Windows NT Service shutdown issues
- by Jeremiah Gowdy
I have developed middleware that provides RPC functionality to multiple client applications on multiple platforms within our organization. The middleware is written in C# and runs as a Windows NT Service. It handles things like file access to network shares, database access, etc. The middleware is hosted on two high end systems running Windows Server 2008 R2.
When one of our server administrators goes to reboot the machine, primarily to do Windows Updates, there are serious problems with how the system behaves in regards to my NT Service. My service is designed to immediately stop listening for new connections, immediately start refusing new requests on existing connections, and otherwise shut down as rapidly as possible in the case of an OnStop or OnShutdown request from the SCM. Still, to maintain system integrity, operations that are currently in progress are allowed to continue for a reasonable time. Usually the server shuts down inside of 30 seconds (when the service is manually stopped for example). However, when the system is instructed to restart, my service immediately loses access to network drives and UNC paths, causing data integrity problems for any open files and partial writes to those locations. My service does list Workstation (and thus SMB Redirector) as a dependency, so I would think that my service would need to be stopped prior to Workstation/Redirector being stopped if Windows were honoring those dependencies.

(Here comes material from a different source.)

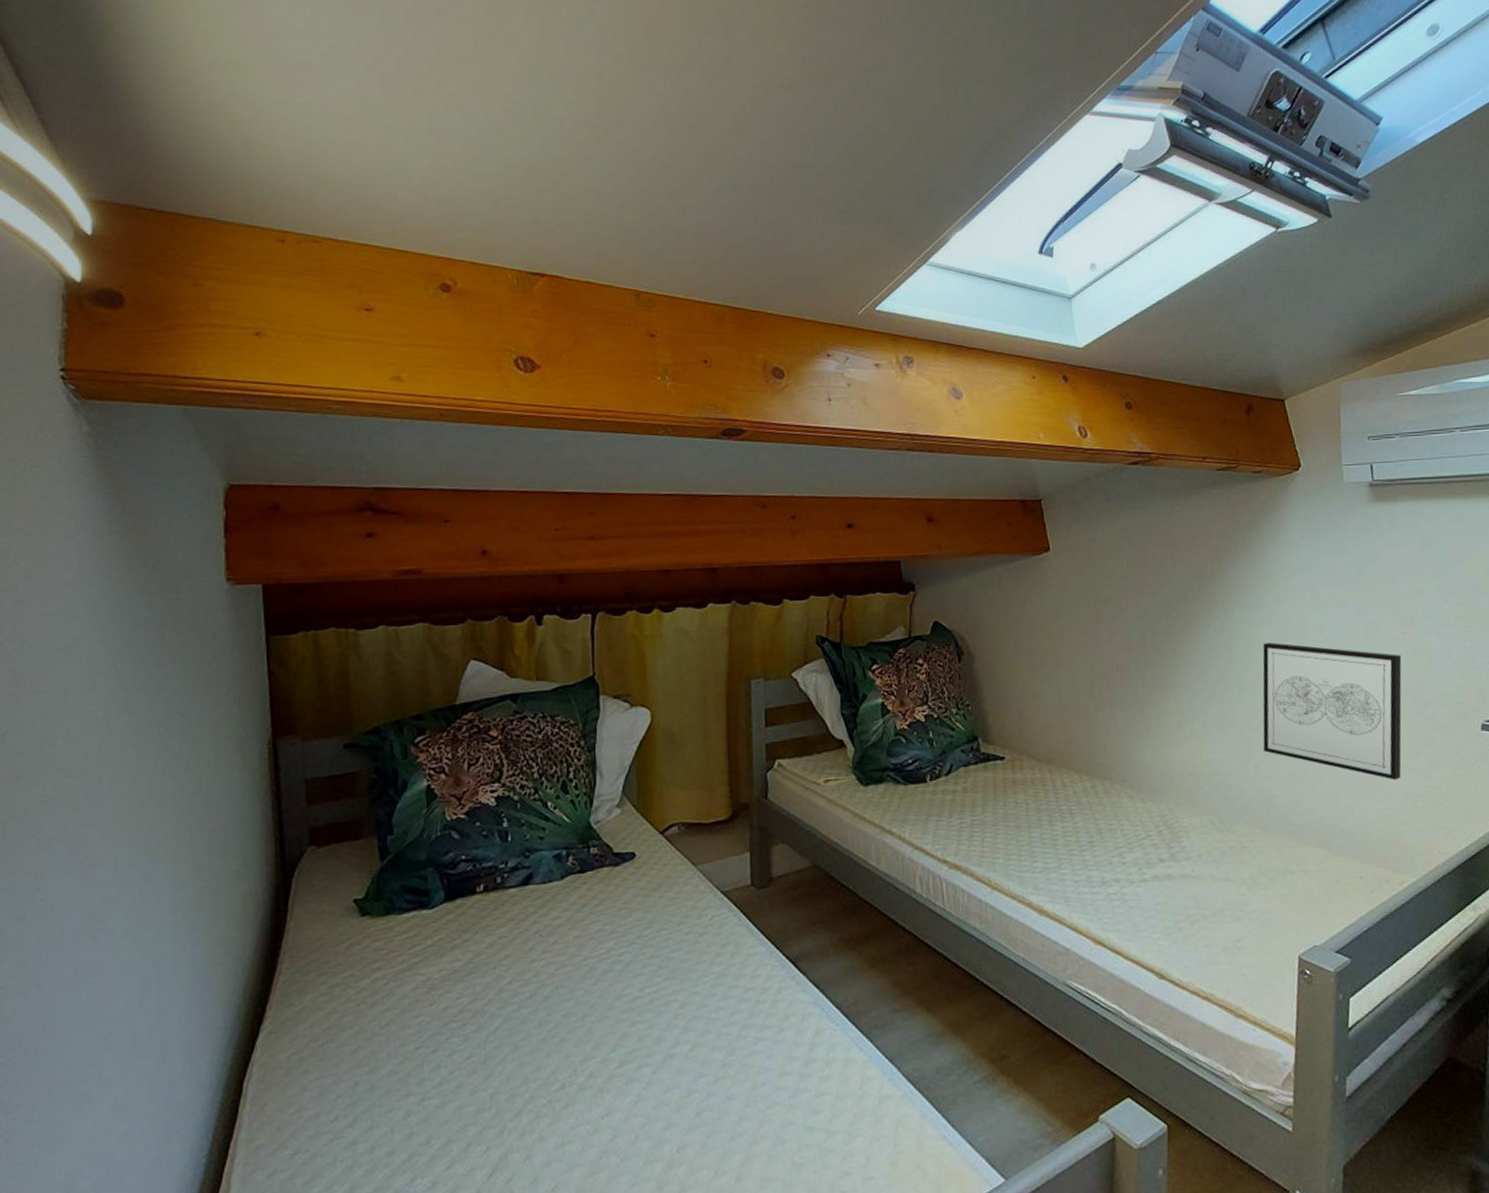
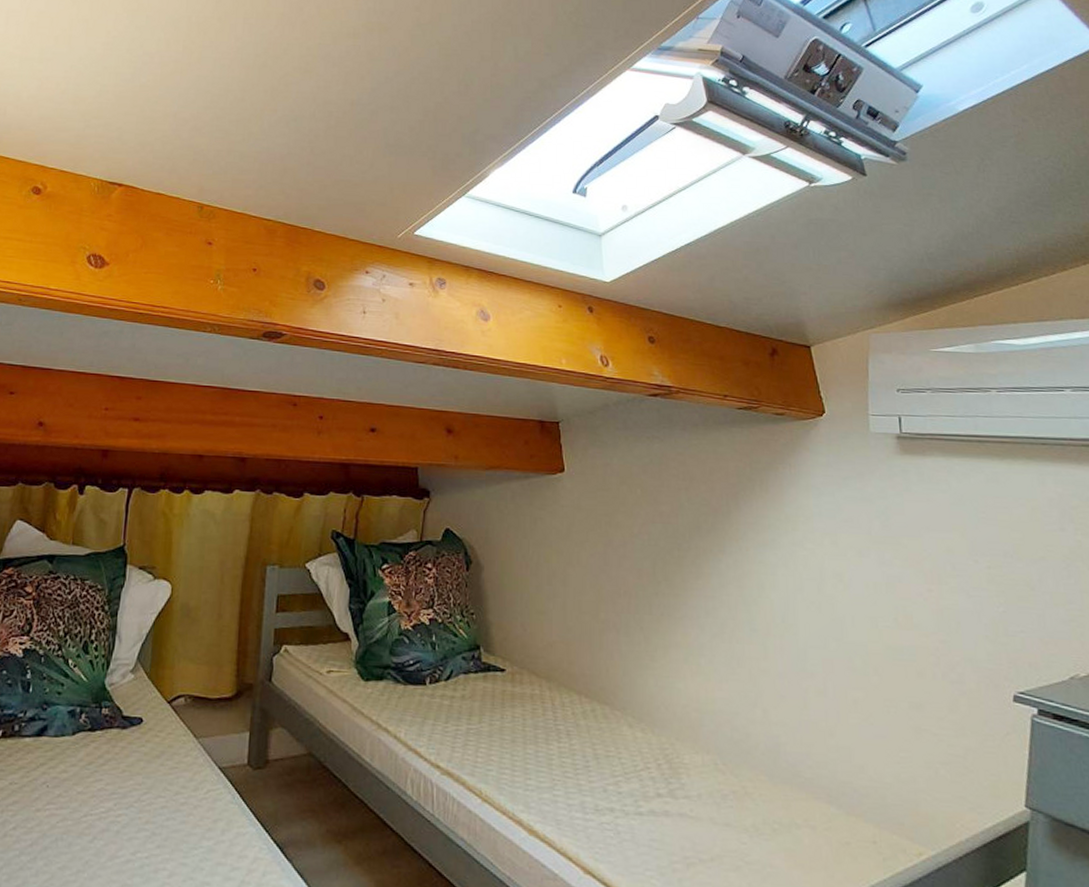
wall art: present [1262,642,1402,781] -> none [773,585,926,744]

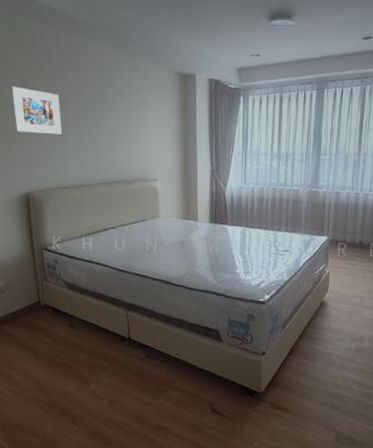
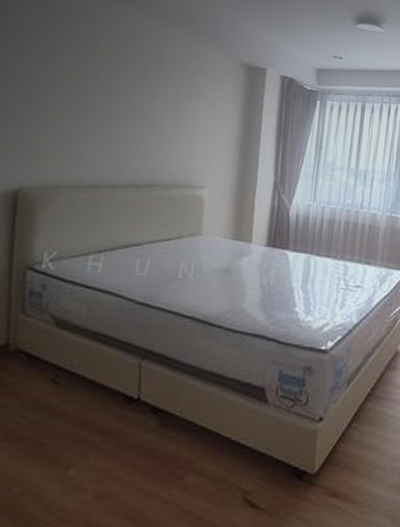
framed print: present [11,86,62,135] -> none [14,49,85,118]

Basically, my application is forced to crash and burn, failing remote procedure calls and eventually being forced to terminate by the operating system after a timeout period has elapsed (seems to be on the order of 20-30 seconds).
Unlike a Windows application, my Windows NT Service doesn't seem to have any power to stop a system shutdown in progress, delay the system shutdown, or even just the opportunity to save out any pending network share disk writes before being forcibly disconnected and shutdown. How is an NT Service developer supposed to have any kind of application integrity in this environment? Why is it that Forms Applications get all of the opportunity to finish their business prior to shutdown, while services seem to get no such benefits?
I have tried:
Calling SetProcessShutdownParameters via p/invoke to try to notify my application of the shutdown sooner to avoid Redirector shutting down before I do.

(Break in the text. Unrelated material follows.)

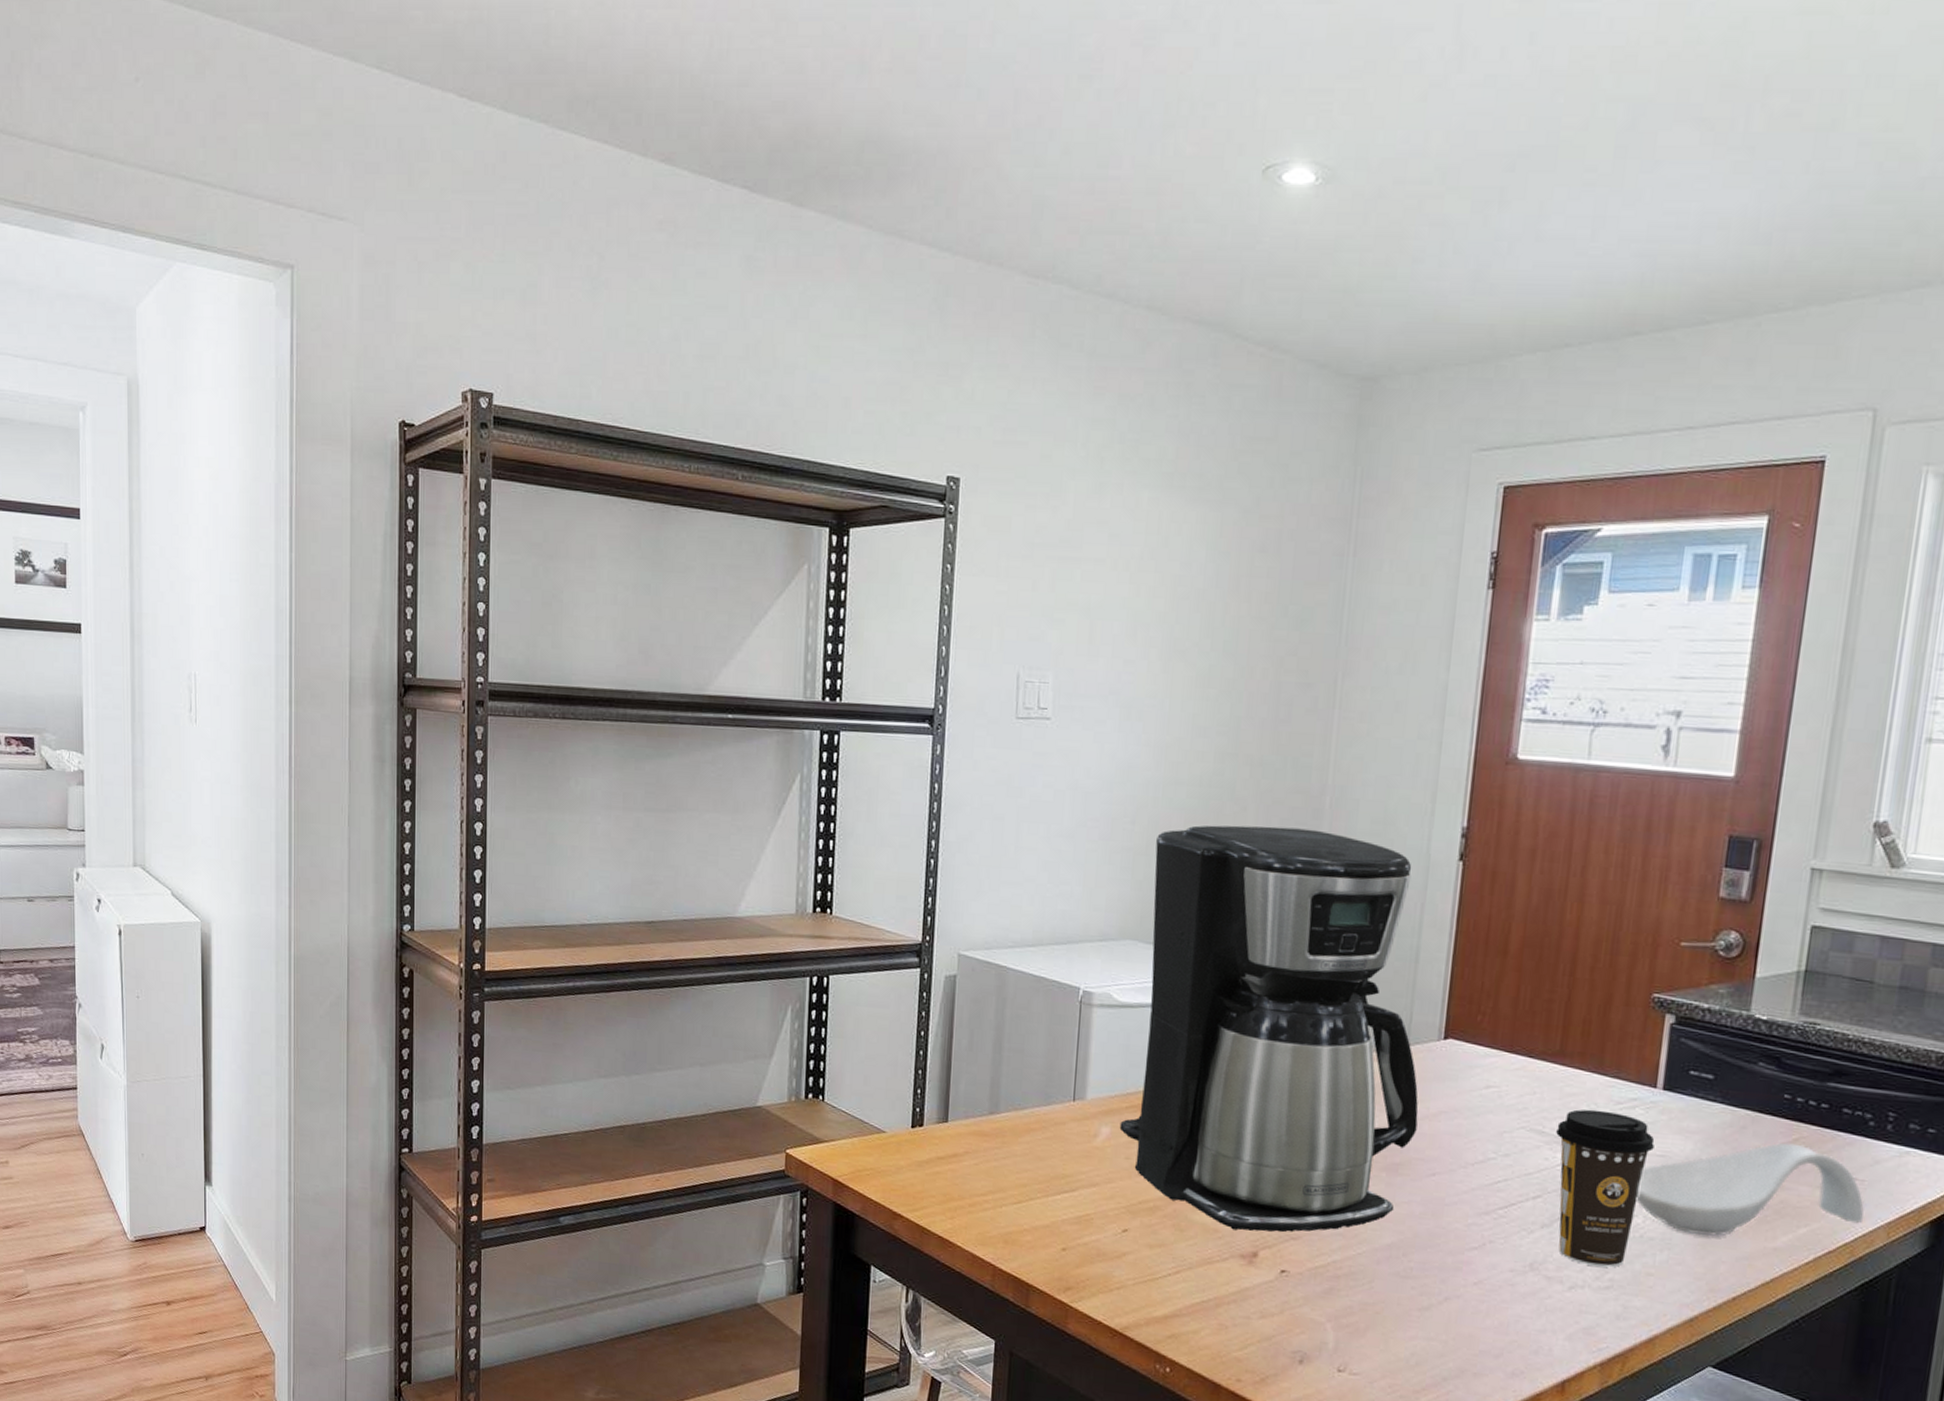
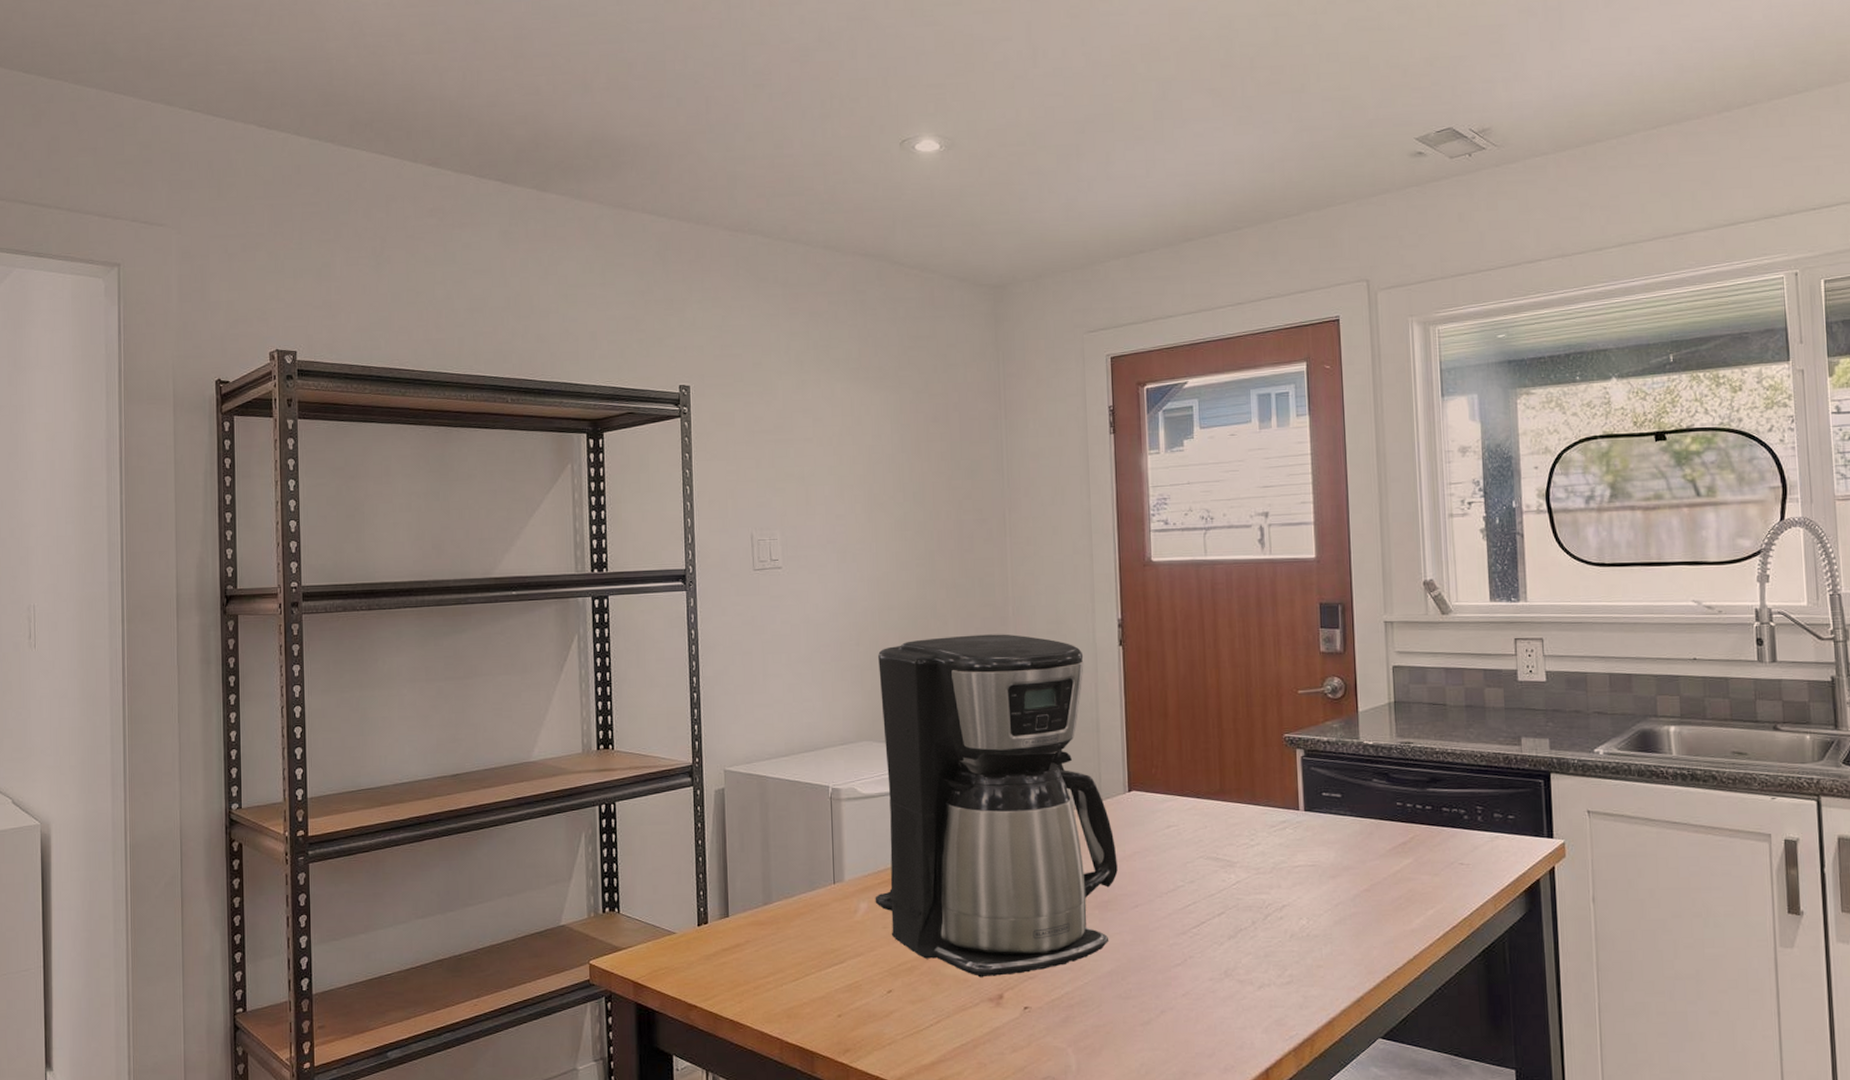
coffee cup: present [1556,1109,1655,1268] -> none [1228,834,1305,966]
spoon rest: present [1636,1142,1865,1236] -> none [1298,841,1475,928]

Calling ServiceBase.RequestAdditionalTime with a value less than or equal to the two minute limit.
Tweaking the WaitToKillServiceTimeout
Everything I can think of to make my service shutdown faster.

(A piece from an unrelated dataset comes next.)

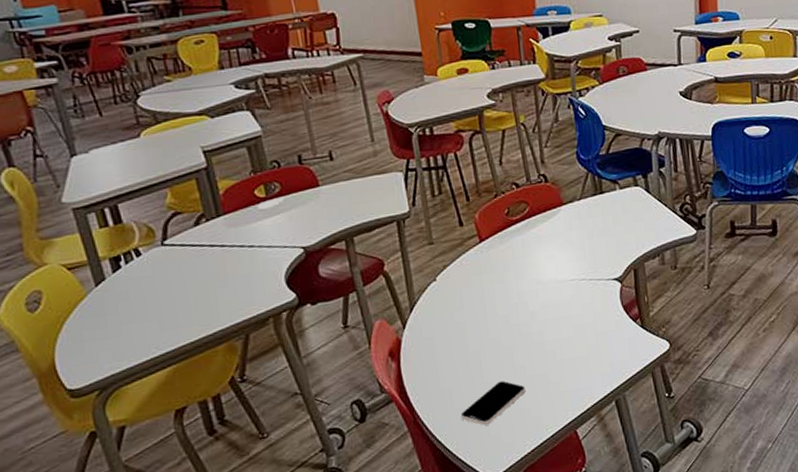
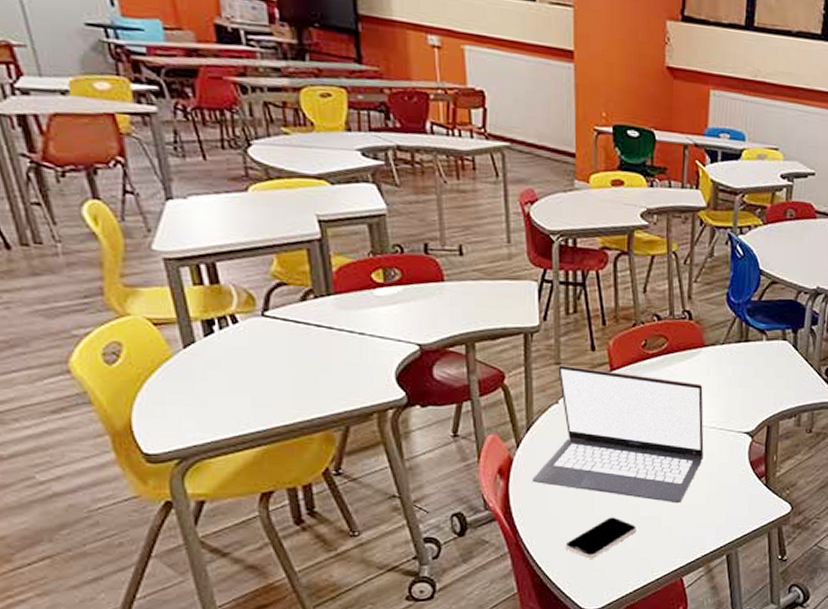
laptop: none [421,240,579,360] -> present [532,364,704,504]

But in the end, I still get ~30 seconds of problematic time in which my service doesn't even seem to have been notified of an OnShutdown event yet, but requests are failing due to redirector no longer servicing my network share requests.
How is this issue meant to be resolved? What can I do to delay or stop the shutdown, or at least be allowed to shut down my active tasks without Redirector services disappearing out from under me? I can understand what Microsoft is trying to do to prevent services from dragging their feet and showing shutdowns, but that seems like a great goal for Windows client operating systems, not for servers. I don't want my servers to shutdown fast, I want operational integrity and graceful shutdowns.
Thanks in advance for any help you can provide.
PS in regards to writing my own middleware, this is for a telephony application with sub-second "soft-realtime" response time requirements. It does make sense, and it's not a point I'm looking to debate. :)